* Data entries:
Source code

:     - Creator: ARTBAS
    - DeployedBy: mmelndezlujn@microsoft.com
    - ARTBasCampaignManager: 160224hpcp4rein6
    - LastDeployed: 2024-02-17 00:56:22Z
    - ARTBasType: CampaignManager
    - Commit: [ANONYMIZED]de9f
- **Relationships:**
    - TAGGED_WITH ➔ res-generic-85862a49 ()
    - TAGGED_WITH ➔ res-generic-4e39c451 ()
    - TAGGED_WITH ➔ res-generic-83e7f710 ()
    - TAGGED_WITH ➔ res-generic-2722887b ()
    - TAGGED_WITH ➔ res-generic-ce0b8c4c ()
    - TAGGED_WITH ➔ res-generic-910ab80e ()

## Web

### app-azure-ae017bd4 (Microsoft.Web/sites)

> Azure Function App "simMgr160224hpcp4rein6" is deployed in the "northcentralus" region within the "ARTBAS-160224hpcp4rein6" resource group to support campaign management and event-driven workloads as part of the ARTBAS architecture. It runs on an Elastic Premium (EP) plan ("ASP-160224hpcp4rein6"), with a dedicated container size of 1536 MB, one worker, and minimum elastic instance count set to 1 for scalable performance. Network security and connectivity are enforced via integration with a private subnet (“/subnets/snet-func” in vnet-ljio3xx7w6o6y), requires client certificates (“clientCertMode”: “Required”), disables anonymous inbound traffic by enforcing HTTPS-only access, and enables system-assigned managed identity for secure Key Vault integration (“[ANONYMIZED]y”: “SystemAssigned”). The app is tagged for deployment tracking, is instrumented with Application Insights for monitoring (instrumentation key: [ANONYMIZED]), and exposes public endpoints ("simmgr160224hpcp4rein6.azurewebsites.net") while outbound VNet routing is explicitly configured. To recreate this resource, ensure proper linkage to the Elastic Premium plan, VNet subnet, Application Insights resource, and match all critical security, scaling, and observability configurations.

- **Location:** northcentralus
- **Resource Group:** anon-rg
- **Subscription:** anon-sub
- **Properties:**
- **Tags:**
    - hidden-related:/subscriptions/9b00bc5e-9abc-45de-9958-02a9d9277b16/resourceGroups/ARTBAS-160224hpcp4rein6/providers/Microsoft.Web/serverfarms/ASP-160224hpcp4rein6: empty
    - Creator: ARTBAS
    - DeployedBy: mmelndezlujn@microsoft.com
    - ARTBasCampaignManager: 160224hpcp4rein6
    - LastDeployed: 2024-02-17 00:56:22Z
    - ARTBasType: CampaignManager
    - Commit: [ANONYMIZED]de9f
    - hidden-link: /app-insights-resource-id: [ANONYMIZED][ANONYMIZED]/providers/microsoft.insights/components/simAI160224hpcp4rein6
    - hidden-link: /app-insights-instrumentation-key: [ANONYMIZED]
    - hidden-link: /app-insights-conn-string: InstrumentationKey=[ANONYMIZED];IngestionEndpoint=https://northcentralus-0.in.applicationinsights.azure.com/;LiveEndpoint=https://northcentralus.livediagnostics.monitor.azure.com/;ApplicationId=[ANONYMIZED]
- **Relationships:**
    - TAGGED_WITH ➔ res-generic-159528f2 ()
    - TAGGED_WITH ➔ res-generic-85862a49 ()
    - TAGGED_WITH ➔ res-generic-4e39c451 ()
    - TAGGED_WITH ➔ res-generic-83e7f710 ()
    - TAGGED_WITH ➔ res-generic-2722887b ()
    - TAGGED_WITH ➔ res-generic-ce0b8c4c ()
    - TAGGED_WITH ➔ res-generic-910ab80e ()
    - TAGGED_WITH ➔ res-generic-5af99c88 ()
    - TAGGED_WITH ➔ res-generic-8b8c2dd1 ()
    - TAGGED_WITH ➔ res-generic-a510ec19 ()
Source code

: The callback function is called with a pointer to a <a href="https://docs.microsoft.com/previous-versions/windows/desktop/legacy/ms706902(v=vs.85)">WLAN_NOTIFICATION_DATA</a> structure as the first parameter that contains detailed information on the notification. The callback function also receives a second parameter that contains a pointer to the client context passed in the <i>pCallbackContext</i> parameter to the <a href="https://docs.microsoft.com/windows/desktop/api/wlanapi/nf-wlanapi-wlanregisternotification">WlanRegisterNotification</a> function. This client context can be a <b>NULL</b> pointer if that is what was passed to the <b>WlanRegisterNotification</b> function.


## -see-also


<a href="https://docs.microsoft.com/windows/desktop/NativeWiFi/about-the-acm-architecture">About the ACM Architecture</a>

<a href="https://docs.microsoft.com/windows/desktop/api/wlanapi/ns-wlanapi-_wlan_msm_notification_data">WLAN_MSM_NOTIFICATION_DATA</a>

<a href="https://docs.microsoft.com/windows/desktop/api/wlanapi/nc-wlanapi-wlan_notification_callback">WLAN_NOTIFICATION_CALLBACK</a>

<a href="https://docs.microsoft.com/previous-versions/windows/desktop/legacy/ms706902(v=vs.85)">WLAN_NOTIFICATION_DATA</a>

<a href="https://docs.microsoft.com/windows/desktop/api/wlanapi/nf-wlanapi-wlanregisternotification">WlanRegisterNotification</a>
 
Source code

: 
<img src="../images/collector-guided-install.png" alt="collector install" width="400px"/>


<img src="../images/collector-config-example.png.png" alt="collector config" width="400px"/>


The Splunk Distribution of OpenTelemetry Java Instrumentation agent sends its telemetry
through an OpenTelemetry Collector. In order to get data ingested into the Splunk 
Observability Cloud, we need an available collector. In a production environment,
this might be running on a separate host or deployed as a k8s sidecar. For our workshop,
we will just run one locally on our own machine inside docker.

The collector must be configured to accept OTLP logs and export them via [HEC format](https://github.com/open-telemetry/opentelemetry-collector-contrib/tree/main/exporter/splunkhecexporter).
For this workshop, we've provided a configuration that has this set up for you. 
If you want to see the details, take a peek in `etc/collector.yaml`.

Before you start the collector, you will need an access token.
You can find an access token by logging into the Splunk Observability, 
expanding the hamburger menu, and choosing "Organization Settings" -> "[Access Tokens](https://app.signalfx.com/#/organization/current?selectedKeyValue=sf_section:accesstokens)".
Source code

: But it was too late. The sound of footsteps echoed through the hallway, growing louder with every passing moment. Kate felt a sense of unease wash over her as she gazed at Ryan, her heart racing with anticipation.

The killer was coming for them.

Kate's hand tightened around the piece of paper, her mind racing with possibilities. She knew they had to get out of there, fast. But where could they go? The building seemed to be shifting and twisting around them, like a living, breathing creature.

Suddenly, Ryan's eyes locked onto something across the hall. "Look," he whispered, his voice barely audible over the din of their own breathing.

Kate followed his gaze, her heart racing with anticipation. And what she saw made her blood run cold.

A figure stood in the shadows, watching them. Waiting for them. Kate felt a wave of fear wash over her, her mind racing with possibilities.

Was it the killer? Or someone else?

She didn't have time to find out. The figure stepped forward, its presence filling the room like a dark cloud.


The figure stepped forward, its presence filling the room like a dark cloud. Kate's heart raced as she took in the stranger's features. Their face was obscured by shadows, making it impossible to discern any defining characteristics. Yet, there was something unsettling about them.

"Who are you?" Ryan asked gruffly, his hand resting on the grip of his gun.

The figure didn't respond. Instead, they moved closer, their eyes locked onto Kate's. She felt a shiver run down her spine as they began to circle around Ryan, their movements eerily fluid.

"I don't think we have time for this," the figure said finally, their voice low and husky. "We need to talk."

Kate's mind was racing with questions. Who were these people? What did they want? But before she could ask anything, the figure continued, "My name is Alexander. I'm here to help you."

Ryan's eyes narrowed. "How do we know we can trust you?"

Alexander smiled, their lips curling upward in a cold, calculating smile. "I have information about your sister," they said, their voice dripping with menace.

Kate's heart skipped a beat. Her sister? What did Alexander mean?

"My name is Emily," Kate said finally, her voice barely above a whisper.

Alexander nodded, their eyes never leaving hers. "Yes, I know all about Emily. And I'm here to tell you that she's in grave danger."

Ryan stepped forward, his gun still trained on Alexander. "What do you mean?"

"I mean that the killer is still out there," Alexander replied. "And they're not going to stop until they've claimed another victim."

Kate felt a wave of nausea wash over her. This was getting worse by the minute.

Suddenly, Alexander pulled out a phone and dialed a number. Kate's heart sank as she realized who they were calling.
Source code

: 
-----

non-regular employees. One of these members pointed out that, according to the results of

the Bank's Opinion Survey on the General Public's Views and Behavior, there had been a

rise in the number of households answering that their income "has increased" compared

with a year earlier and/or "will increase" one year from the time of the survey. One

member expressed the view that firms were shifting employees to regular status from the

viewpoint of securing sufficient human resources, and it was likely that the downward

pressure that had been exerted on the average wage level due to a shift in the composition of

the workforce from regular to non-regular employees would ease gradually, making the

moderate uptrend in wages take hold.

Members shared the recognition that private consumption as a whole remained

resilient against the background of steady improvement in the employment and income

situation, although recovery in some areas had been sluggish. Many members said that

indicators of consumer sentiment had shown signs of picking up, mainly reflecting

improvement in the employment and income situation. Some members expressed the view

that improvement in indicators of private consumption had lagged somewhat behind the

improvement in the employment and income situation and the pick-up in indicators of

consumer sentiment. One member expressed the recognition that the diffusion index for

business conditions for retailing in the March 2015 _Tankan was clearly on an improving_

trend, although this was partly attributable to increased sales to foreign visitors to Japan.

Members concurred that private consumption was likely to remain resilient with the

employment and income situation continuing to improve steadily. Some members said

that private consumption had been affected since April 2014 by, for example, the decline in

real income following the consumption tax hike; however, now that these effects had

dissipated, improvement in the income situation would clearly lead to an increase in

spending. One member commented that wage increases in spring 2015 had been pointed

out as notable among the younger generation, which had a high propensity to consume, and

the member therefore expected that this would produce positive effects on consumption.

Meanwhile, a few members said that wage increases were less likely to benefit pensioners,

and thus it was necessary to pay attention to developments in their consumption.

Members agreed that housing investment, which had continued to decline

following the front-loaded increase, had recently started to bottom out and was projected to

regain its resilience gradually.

* REQUIREMENT: Please find all lines of the entries that hold the string "into" and copy them.

* RESPONSE AREA:
through an OpenTelemetry Collector. In order to get data ingested into the Splunk 
You can find an access token by logging into the Splunk Observability, 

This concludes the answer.